A survey of 1,000 executives of organizations that generate less than $100 million in revenue finds 59% believe the right amount of budget is being allocated to cybersecurity, with 64% noting they also believe their organization is too small to be an attractive target.

Conducted by Wakefield Research on behalf of Coalition Re, a provider of cybersecurity insurance, the survey also noted that nearly three-quarters of respondents (74%) are allocating less than 10% of their total business budget to cybersecurity. Only 26% said their organization should be spending more, even though 83% acknowledged cybersecurity risks have grown over the past year.

Additionally, 69% estimate that the cost of a cyberattack would be less than $2 million, with 30% expecting those costs to be under $500,000.

Joe Toomey, head of engineering for Coalition, said the survey suggests that small business executives still don’t fully appreciate the level of risk a cyberattack represents, even though 79% have experienced one cyberattack in the past five years, with 23% having been victimized in the past year.

On the plus side, a full 87% of respondents are more concerned about cybersecurity, with 20% being very concerned. However, concern doesn’t appear to equate to a willingness to increase funding, noted Toomey.

Most small businesses have limited financial resources and there are always going to be multiple competing priorities. Most of those executives are already making stark choices between what they need to invest in the core business and all the ancillary functions, including IT, needed to support it. They are generally going to ignore any call to increase spending on ancillary functions, especially when that investment might be at the expense of the core business.

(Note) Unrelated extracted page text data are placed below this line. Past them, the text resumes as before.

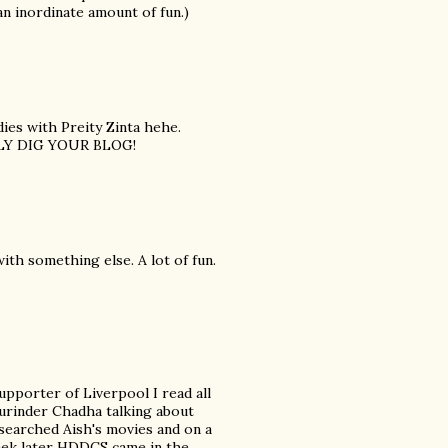
an inordinate amount of fun.)
es with Preity Zinta hehe.
REALLY DIG YOUR BLOG!
ith something else. A lot of fun.
upporter of Liverpool I read all
 Gurinder Chadha talking about
searched Aish's movies and on a
eek later HDDCS came in the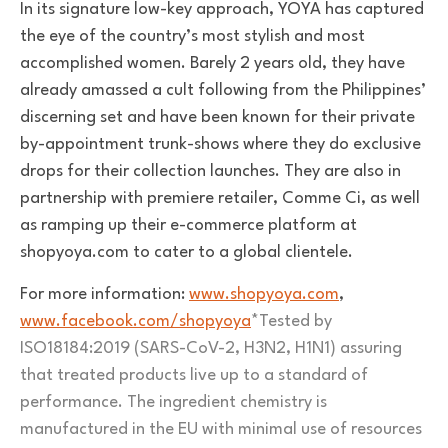
In its signature low-key approach, YOYA has captured
the eye of the country’s most stylish and most
accomplished women. Barely 2 years old, they have
already amassed a cult following from the Philippines’
discerning set and have been known for their private
by-appointment trunk-shows where they do exclusive
drops for their collection launches. They are also in
partnership with premiere retailer, Comme Ci, as well
as ramping up their e-commerce platform at
shopyoya.com to cater to a global clientele.
For more information:
www.shopyoya.com
,
www.facebook.com/shopyoya
*Tested by
ISO18184:2019 (SARS-CoV-2, H3N2, H1N1) assuring
that treated products live up to a standard of
performance. The ingredient chemistry is
manufactured in the EU with minimal use of resources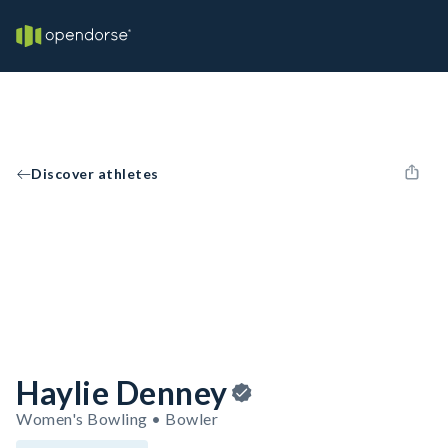
Discover athletes
Haylie Denney
Women's Bowling • Bowler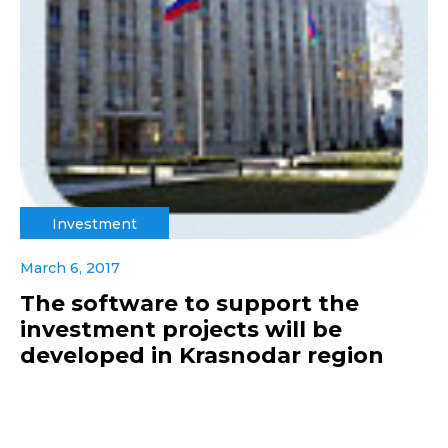
Investment
March 6, 2017
The software to support the
investment projects will be
developed in Krasnodar region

Ultimately, more smaller businesses should be relying on cybersecurity services. Few of them can afford to hire and retain cybersecurity experts, which means most of them are relying on internal IT teams to manage cybersecurity alongside all their other responsibilities. Most organizations would be simply better off if they relied more on a managed detection and response (MDR) service that is provided by an organization that has more cybersecurity expertise, noted Toomey.

Regardless of approach, the one certain thing is that both the volume and sophistication of the cyberattacks being mounted against all businesses are only going to increase. In theory, advances in AI might enable smaller businesses to combat those threats, but not without incurring additional costs that a managed security service provider (MSSP) is more likely in a better position to absorb.

Each organization will, as always, need to determine what makes economic sense given the level of risk to business and the amount of cybersecurity they can afford. In some instances, that may mean relying more on insurance to cover any costs that might be incurred in the wake of a cybersecurity attack. The challenge these days, however, is most of those insurance providers are not only going to require small businesses to invest more in cybersecurity to qualify for coverage; they are not likely to cover the cost of the cyberattacks if it is shown that fundamental best practices for cybersecurity were ignored in the first place.